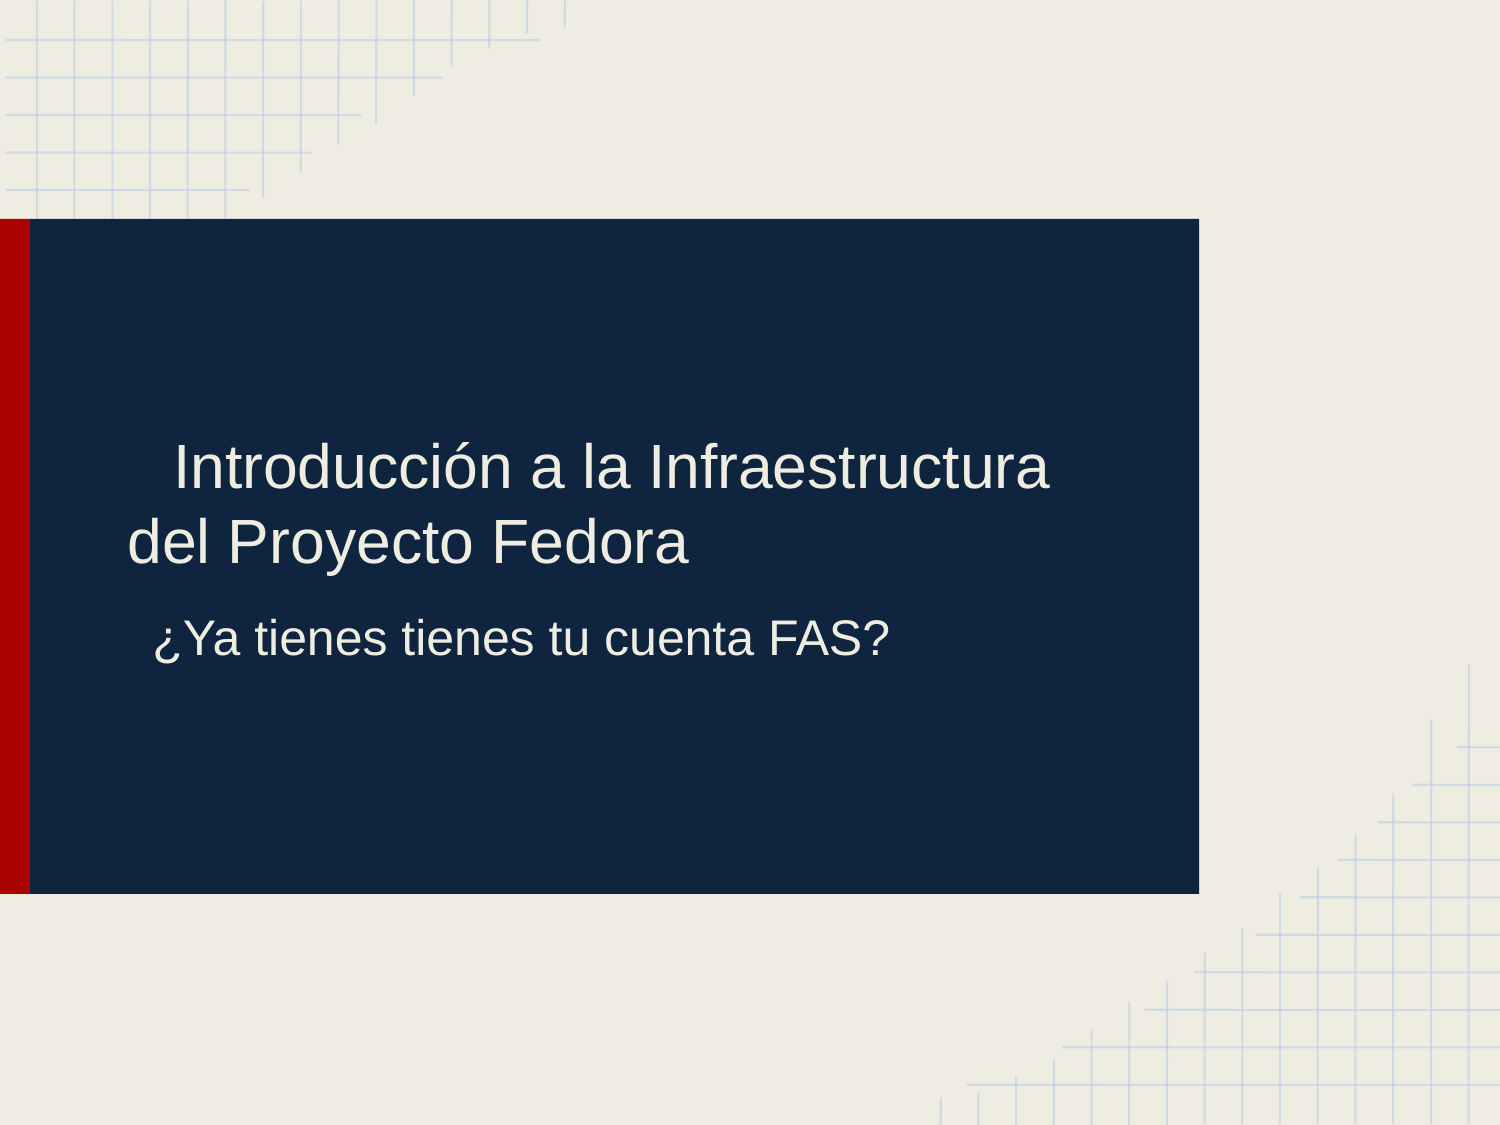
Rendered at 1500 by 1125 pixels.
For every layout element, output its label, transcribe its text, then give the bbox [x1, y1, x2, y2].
☆ ☆ ☆ ☆ ☆
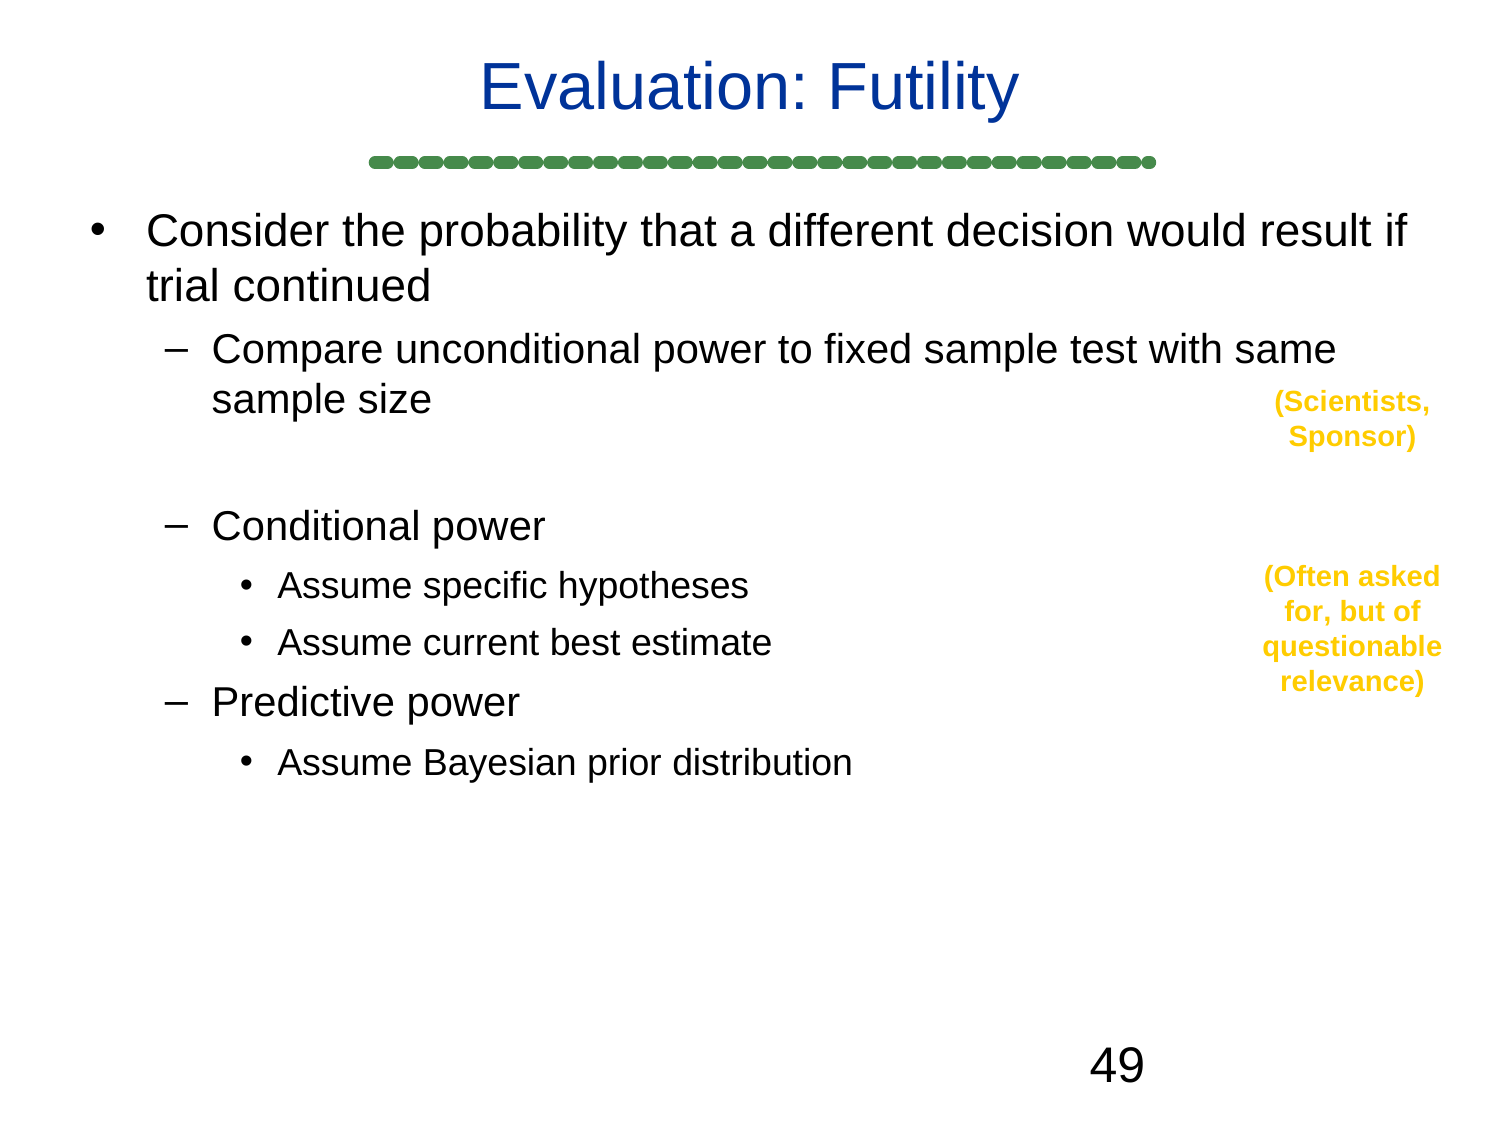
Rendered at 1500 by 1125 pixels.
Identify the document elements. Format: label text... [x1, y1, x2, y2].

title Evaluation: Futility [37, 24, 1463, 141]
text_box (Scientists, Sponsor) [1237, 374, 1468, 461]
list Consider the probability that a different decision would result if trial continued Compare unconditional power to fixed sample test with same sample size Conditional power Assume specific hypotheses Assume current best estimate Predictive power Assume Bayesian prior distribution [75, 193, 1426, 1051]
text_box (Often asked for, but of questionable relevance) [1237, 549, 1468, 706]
☆ ☆ ☆ ☆ ☆
Stated problem
From the rows above, extract each line that contains the string "label", copying it unchanged.

Solution below
For every layout element, output its label, transcribe its text, then give the bbox [x1, y1, x2, y2].
Identify the document elements. Format: label text... [x1, y1, x2, y2].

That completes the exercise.